Making Things Different

The ultimate, hidden truth of the world is that it is something that we make and could just as easily make differently.

— David Graeber

This is important. This is why I’ve been reading economics. I’m trying to understand the difference between our assumptions of how things work and what the actual constraints are. There are some limits on how we can make the world, but they’re rooted in the basic laws of physics and biology — neither of which we completely understand.

From my study, I’ve begun to understand that most of the rules of economics that are currently in use are built on faulty assumptions. If we toss out those assumptions and build on ideas that are much closer to actual reality, we can, as Graeber said, make a different and better world.

Living things die. Even if we discover more and better ways to extend life, living things will still die. I don’t think we’re going to get around that one. I’m not even sure we should, despite the fact that I would still like to live forever because I want to know what happens next.

But there are environments that are good for living things, ones that are bad, and some that are toxic. To apply Graeber’s thinking here: we have allowed systems that put people in bad and toxic environments for the financial benefit of a few. We do not have to do that. If all living things die, we can’t prevent that, but we can prevent them from dying prematurely of illnesses brought on by toxic environments.

A recent study points out that four million people die prematurely every year because of air pollution brought on by making things for the consumption-oriented wealthy countries.

Many of those people are elderly and have health conditions aggravated by particle pollution, but that doesn’t mean their lives weren’t valuable. Also, while the study doesn’t mention it, I suspect many of the health conditions were caused by the air pollution in the first place.

We can build a world in which healthy lives for all is more important than profit and the assumption that those with money can do whatever they want. That, of course, means a potent environmental protection program.

I should point out that there is a case pending at the U.S. Supreme Court that wants to undercut the Environmental Protection Agency’s work on air quality.
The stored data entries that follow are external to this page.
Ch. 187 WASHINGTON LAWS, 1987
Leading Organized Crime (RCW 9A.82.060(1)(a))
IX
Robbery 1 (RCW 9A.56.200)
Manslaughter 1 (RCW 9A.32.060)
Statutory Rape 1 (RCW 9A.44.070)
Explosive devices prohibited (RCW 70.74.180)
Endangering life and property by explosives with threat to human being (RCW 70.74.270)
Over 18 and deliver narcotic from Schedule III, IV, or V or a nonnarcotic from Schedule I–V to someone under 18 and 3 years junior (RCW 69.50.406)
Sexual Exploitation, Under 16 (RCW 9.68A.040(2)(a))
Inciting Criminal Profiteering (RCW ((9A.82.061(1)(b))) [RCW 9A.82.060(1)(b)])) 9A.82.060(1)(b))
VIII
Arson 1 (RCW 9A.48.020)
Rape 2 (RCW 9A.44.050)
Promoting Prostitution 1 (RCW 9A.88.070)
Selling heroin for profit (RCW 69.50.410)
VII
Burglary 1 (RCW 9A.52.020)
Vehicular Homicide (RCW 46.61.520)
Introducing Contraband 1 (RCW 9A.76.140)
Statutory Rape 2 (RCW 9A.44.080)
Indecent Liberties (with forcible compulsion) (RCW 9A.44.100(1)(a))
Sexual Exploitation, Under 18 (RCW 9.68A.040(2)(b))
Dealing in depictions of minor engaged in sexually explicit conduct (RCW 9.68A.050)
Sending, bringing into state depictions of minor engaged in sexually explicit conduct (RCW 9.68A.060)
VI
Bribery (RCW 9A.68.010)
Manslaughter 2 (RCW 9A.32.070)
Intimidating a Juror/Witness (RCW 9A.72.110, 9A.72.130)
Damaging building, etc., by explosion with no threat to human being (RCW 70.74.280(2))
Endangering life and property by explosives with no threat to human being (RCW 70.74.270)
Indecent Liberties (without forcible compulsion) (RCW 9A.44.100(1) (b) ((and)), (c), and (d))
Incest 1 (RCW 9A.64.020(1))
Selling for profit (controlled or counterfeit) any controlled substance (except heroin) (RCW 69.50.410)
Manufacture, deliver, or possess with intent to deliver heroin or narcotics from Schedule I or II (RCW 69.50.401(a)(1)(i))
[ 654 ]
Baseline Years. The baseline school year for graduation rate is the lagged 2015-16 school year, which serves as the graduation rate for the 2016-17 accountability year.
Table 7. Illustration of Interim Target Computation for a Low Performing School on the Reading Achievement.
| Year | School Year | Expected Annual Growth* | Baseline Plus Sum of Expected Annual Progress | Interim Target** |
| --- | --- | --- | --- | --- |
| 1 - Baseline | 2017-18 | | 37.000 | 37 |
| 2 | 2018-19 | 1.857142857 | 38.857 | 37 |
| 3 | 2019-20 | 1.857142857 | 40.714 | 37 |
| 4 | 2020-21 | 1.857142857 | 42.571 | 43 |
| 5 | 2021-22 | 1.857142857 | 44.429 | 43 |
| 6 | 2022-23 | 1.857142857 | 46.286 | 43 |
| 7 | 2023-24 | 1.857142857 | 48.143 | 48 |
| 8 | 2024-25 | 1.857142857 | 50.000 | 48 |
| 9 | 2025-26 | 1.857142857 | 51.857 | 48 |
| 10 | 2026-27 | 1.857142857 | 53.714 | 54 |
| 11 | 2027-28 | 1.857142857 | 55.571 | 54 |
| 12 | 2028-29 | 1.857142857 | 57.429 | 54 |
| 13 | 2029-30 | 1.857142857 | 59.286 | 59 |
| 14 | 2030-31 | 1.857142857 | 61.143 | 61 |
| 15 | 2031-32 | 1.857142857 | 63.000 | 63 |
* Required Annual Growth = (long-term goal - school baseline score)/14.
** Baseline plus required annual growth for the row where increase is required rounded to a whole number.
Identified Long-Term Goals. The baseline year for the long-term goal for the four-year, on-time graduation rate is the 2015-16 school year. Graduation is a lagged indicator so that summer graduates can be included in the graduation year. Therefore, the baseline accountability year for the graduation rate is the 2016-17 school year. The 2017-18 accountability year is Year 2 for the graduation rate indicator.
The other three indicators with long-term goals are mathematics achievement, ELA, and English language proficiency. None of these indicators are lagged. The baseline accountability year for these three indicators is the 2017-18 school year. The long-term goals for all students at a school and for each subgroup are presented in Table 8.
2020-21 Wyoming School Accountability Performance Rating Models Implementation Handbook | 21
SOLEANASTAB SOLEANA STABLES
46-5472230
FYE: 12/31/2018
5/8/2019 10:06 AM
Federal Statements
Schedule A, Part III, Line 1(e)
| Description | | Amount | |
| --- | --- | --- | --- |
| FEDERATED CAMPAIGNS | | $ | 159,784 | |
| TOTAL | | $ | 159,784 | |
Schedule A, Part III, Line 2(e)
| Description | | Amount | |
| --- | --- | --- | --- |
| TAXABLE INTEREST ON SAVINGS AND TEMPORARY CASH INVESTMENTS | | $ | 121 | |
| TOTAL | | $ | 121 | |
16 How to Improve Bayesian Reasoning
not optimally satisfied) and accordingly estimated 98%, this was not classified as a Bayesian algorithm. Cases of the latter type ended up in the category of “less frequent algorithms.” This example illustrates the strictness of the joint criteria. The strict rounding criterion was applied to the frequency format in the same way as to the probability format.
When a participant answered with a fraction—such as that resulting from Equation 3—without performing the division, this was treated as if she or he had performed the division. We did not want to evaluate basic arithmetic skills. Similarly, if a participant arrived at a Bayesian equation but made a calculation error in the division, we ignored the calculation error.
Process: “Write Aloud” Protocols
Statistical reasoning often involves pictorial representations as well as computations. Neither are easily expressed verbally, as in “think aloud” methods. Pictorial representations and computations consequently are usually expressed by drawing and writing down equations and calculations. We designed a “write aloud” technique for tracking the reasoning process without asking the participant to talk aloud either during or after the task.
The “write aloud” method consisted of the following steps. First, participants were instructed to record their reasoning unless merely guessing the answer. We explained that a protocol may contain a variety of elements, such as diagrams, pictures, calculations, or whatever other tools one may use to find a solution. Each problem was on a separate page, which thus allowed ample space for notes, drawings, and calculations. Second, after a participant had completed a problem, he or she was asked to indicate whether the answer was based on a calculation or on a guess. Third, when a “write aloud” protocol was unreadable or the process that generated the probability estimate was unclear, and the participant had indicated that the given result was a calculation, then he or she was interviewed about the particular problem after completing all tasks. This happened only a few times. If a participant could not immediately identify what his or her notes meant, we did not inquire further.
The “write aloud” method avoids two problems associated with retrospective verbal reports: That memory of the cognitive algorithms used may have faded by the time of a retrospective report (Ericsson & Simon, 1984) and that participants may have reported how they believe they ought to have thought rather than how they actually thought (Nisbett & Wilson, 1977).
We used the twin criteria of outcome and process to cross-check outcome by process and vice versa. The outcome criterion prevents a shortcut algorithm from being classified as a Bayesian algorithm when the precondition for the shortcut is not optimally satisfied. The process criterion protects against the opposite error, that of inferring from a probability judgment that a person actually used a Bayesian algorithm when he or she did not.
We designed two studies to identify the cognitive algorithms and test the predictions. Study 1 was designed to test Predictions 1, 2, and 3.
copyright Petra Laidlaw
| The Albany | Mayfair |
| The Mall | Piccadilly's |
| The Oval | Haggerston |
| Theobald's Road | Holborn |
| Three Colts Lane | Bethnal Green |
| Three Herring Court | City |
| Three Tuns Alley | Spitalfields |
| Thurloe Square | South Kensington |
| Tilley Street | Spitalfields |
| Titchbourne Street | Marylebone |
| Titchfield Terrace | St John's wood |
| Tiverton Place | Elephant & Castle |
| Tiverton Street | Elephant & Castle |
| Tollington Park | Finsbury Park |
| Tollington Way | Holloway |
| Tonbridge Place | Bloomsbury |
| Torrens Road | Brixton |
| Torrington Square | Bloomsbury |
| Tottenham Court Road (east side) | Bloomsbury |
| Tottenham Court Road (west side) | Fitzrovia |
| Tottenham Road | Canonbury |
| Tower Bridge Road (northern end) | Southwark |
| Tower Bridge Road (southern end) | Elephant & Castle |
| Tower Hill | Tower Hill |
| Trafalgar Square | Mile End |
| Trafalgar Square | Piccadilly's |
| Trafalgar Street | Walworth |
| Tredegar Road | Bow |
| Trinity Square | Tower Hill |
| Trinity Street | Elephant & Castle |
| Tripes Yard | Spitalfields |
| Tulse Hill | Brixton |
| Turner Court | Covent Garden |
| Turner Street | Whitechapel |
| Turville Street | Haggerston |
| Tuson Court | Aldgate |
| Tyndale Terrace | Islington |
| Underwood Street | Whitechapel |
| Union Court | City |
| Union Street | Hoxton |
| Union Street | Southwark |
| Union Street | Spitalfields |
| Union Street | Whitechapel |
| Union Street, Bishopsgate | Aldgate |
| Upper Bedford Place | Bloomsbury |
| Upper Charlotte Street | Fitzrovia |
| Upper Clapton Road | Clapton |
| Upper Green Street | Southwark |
As usual, we must struggle just to protect the limited protections currently in place when we need to be expanding those protections dramatically.

Our experience with the pandemic shows that public health systems along with good scientific research are vital to building the kind of world we all want to live in.

A good public health system would have well-staffed agencies on the local level who can get everything from education to testing to protective equipment to vaccines out to the community. Instead in the US, we’ve had poorly funded agencies that could just barely do a tenth of their jobs.

And the parts of the system that were supposed to be gold standard for public health — the Centers for Disease Control — were undercut by politics and failed miserably.

The good science is vital. We are very fortunate that mRNA vaccines were developed quickly, because those working on mRNA and those working on vaccines for other kinds of coronaviruses — ones that showed up earlier and were similar — were often shunted aside and given too little funding.

That’s not to mention that the science on aerosol transmission of viruses was built on a faulty assumption about particle size that has only recently been uncovered. While many people have complained about indoor air quality for years, very little was done to address that even though we have the technology for good ventilation systems.

We have accepted that viruses circulate widely in our society and that some people die. Thirty to sixty thousand people a year dying of flu in the US has been acceptable even though a large number of those deaths were preventable by such simple means as good indoor ventilation coupled, of course, with vaccines and general cleanliness.

We don’t have to accept that and we certainly don’t have to accept the kind of case rates and deaths we’ve had from Covid. We don’t have to accept the horrible situations in our hospitals.

We know enough to do better. We know how to put those systems in place.

We are not doing those things apparently because it is in the financial interest of a few to let people die of preventable illness.

It’s time we changed the rules on that. It’s time to make a different kind of world.